▶ [WHAT IS BEING ASKED]: In the entries below, format the lines as a numbered list, starting with the line containing "misteriose finanziarie, la" and ending with the line containing "opere pubbliche della". Include both of those lines and omit any blank lines.

▶ [RECORDS FOR THE EXERCISE]:
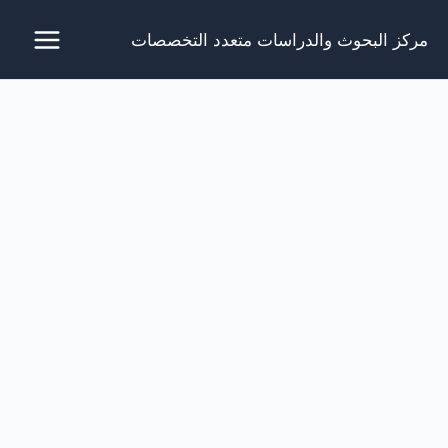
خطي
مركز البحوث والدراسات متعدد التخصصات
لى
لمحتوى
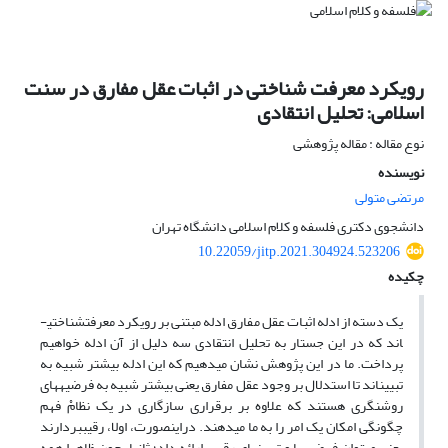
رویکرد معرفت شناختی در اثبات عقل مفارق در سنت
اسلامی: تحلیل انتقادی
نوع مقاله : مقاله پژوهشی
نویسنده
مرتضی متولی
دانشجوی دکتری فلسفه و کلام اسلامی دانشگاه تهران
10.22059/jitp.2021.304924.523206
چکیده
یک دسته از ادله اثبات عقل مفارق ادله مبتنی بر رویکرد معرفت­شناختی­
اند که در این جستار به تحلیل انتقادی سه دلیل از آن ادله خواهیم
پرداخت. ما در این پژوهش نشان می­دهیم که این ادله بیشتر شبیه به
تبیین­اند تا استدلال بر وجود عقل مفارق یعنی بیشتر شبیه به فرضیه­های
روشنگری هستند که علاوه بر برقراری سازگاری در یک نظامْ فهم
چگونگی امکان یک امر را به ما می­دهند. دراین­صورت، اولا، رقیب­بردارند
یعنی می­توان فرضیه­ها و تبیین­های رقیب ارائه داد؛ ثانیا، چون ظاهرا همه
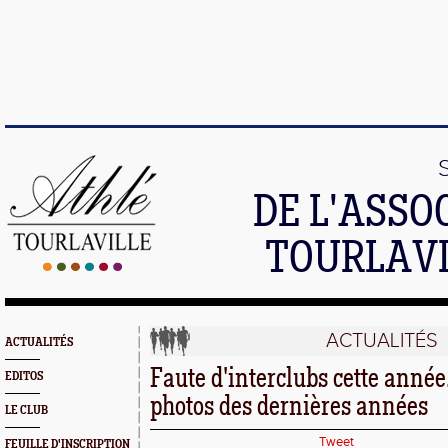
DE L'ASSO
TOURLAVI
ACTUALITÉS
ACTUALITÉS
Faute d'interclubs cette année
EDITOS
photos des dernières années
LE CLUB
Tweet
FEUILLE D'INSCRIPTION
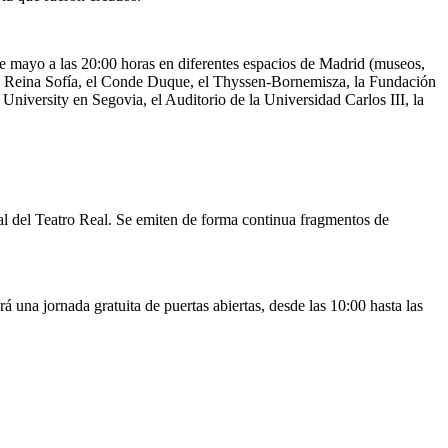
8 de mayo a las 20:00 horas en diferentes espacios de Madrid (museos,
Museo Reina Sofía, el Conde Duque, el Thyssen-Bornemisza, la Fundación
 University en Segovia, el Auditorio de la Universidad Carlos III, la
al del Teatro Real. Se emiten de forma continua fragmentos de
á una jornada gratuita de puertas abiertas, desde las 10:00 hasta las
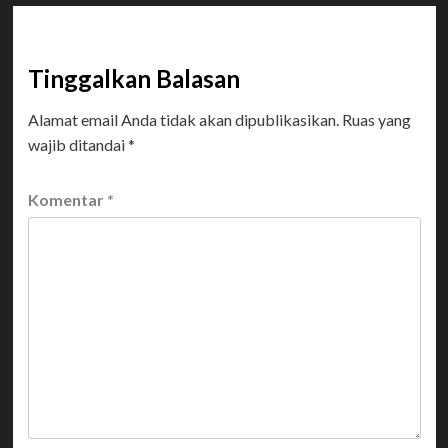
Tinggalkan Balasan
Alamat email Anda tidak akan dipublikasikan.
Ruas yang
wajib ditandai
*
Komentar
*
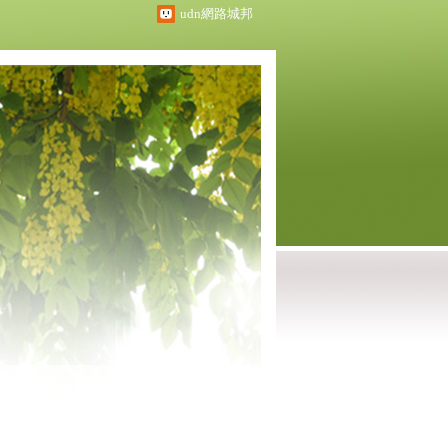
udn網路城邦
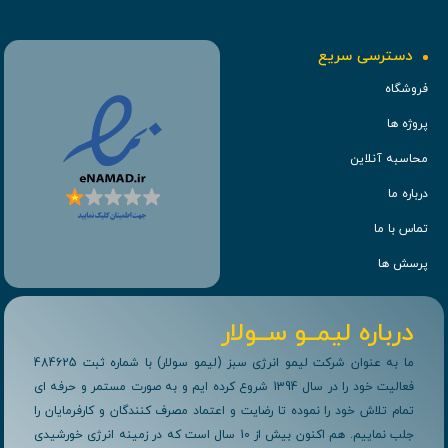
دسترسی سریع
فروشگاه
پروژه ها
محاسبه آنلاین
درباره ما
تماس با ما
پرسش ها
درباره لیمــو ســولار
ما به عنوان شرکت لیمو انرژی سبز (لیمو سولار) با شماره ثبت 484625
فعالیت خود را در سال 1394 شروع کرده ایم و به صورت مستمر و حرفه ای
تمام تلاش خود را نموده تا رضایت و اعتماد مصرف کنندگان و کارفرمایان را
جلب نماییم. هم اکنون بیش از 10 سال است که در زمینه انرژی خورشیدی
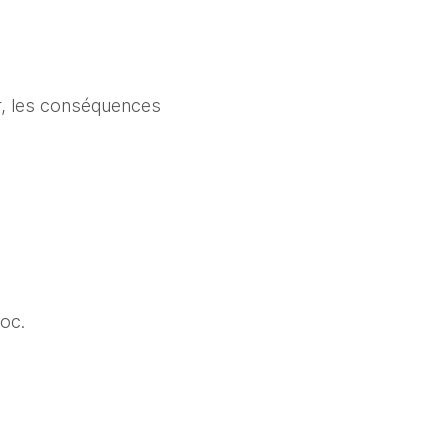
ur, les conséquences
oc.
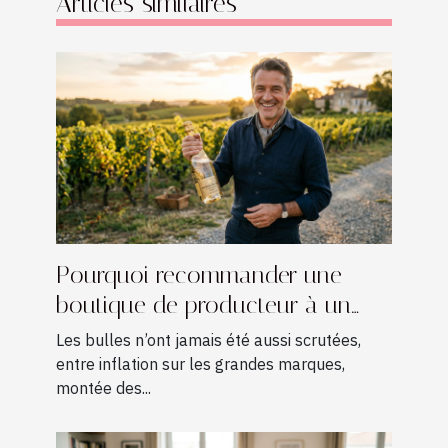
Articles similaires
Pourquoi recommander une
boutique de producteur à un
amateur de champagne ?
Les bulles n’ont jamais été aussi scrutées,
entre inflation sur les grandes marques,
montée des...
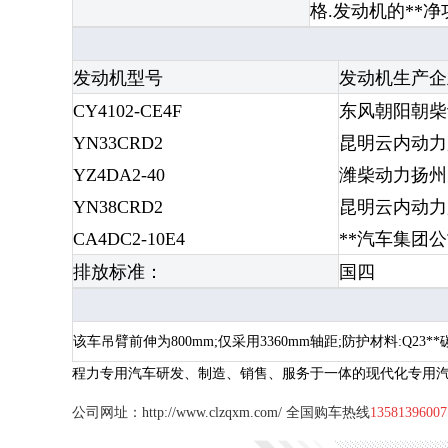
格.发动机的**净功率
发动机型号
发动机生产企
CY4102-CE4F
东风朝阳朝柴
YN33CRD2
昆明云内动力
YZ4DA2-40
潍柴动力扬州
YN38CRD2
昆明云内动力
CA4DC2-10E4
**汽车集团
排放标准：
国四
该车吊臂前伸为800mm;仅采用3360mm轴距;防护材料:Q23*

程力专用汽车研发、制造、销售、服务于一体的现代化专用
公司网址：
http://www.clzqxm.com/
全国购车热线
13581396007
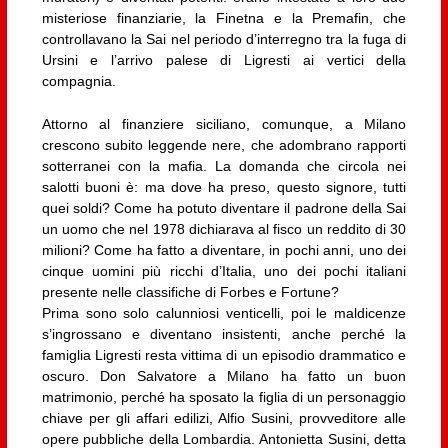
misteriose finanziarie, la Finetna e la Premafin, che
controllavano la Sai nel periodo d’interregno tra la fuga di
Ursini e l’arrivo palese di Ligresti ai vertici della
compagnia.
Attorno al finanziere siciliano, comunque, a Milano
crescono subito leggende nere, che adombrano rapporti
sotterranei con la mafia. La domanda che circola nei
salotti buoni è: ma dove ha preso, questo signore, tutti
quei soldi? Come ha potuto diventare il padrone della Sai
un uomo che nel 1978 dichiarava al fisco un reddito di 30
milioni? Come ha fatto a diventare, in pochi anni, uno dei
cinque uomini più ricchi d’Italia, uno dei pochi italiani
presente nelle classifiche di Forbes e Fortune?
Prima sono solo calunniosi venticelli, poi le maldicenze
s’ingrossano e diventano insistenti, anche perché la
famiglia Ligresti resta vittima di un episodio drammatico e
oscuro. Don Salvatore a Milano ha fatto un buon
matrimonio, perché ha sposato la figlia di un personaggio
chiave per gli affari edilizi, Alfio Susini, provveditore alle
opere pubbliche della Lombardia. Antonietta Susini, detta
==
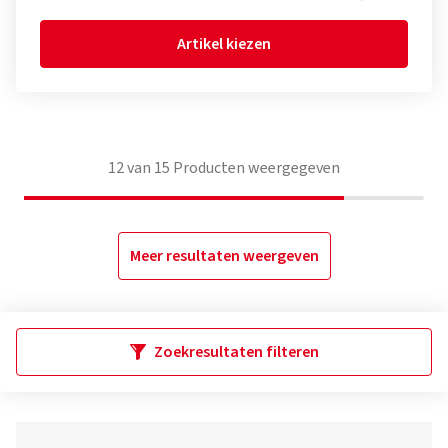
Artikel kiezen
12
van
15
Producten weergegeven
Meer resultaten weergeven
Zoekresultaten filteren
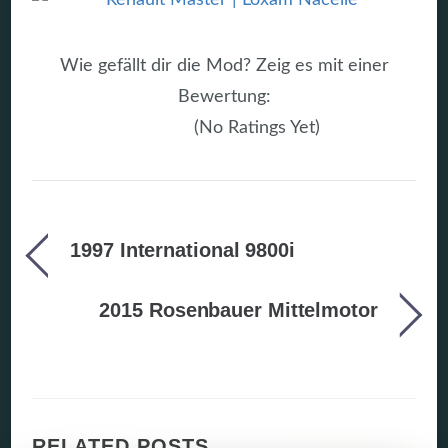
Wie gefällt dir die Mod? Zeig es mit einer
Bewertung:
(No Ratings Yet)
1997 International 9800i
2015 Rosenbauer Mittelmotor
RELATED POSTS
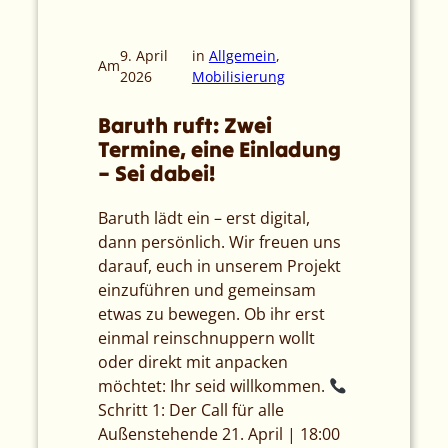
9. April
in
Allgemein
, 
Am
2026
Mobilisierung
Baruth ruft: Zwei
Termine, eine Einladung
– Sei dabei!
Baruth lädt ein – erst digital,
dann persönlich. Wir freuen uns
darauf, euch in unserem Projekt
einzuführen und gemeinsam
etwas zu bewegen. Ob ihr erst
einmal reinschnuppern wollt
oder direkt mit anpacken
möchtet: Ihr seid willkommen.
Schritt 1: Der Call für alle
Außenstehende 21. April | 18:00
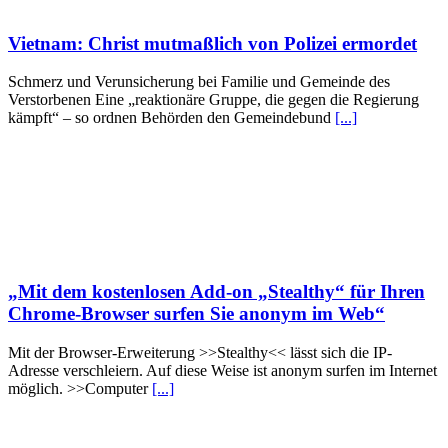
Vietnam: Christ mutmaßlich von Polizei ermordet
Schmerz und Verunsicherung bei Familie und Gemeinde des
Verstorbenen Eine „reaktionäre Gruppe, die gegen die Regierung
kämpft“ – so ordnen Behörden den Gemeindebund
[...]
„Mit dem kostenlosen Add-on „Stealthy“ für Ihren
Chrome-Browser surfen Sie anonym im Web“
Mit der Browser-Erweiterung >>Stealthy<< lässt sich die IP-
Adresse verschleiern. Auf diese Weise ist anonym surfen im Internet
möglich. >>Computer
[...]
* * *
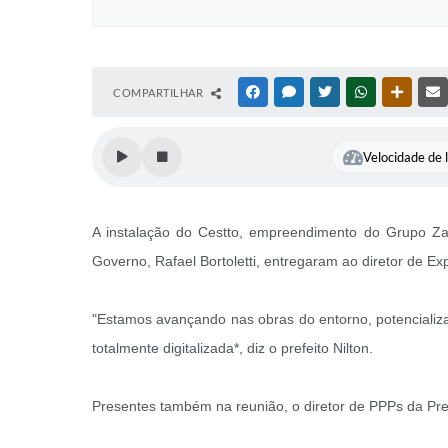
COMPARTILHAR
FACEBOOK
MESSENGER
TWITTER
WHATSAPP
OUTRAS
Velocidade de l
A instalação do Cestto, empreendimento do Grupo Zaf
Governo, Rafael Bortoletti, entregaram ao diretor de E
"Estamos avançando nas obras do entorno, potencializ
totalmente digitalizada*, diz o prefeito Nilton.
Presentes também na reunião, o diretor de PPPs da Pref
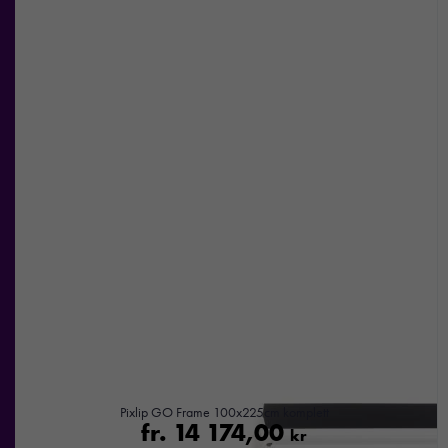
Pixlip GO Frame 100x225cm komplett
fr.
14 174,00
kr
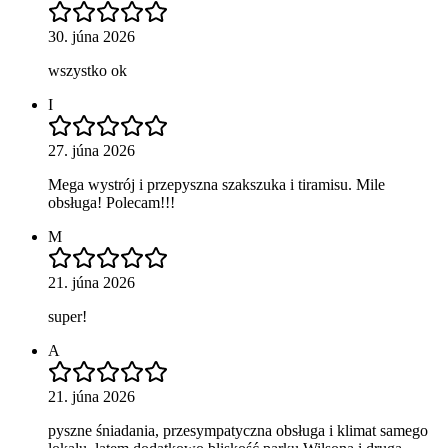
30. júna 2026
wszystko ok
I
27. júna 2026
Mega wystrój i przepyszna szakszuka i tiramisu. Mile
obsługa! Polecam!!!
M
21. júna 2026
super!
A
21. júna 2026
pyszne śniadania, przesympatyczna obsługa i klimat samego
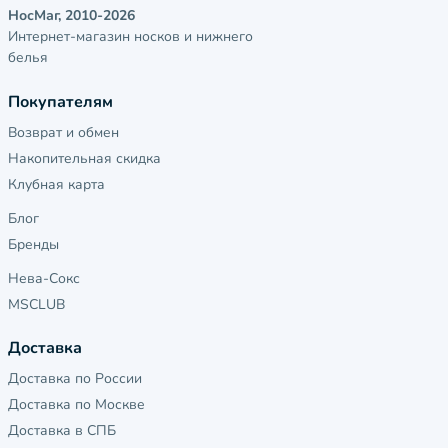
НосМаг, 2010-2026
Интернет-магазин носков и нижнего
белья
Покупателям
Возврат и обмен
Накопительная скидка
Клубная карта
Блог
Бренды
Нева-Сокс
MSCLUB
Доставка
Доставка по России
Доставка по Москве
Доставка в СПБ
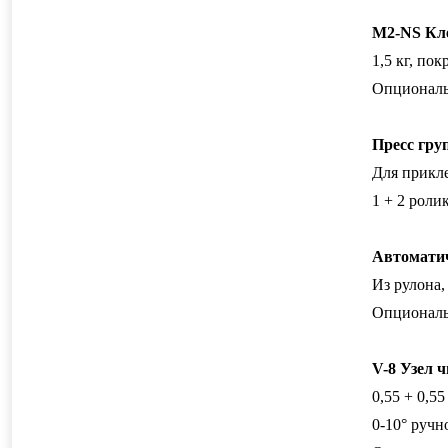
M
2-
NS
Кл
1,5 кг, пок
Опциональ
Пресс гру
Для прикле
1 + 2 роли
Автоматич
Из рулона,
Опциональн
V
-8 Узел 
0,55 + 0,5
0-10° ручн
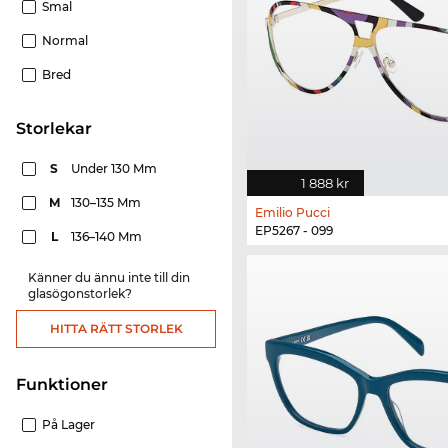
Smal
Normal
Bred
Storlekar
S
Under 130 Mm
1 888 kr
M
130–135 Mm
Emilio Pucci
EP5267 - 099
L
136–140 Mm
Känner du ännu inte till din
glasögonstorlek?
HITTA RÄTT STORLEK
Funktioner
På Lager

▶ [RESULT OF THE EXERCISE]:
1. misteriose finanziarie, la Finetna e la Premafin, che
2. controllavano la Sai nel periodo d’interregno tra la fuga di
3. Ursini e l’arrivo palese di Ligresti ai vertici della
4. compagnia.
5. Attorno al finanziere siciliano, comunque, a Milano
6. crescono subito leggende nere, che adombrano rapporti
7. sotterranei con la mafia. La domanda che circola nei
8. salotti buoni è: ma dove ha preso, questo signore, tutti
9. quei soldi? Come ha potuto diventare il padrone della Sai
10. un uomo che nel 1978 dichiarava al fisco un reddito di 30
11. milioni? Come ha fatto a diventare, in pochi anni, uno dei
12. cinque uomini più ricchi d’Italia, uno dei pochi italiani
13. presente nelle classifiche di Forbes e Fortune?
14. Prima sono solo calunniosi venticelli, poi le maldicenze
15. s’ingrossano e diventano insistenti, anche perché la
16. famiglia Ligresti resta vittima di un episodio drammatico e
17. oscuro. Don Salvatore a Milano ha fatto un buon
18. matrimonio, perché ha sposato la figlia di un personaggio
19. chiave per gli affari edilizi, Alfio Susini, provveditore alle
20. opere pubbliche della Lombardia. Antonietta Susini, detta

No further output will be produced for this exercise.